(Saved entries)
* * *
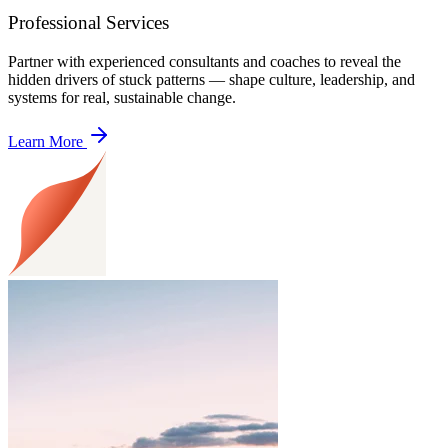
Professional Services
Partner with experienced consultants and coaches to reveal the
hidden drivers of stuck patterns — shape culture, leadership, and
systems for real, sustainable change.
Learn More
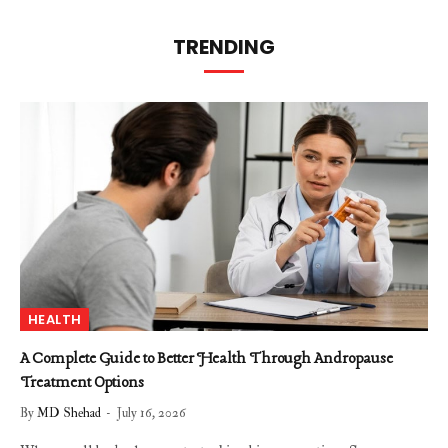
TRENDING
HEALTH
A Complete Guide to Better Health Through Andropause
Treatment Options
By
MD Shehad
July 16, 2026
* * *
Update the rows by replacing "Professional Services" with "Consulting Services" and leaving everything else unchanged. Omit the pictures from your answer.

▶ **Written solution**:
Consulting Services
Partner with experienced consultants and coaches to reveal the
hidden drivers of stuck patterns — shape culture, leadership, and
systems for real, sustainable change.
Learn More
TRENDING
HEALTH
A Complete Guide to Better Health Through Andropause
Treatment Options
By
MD Shehad
July 16, 2026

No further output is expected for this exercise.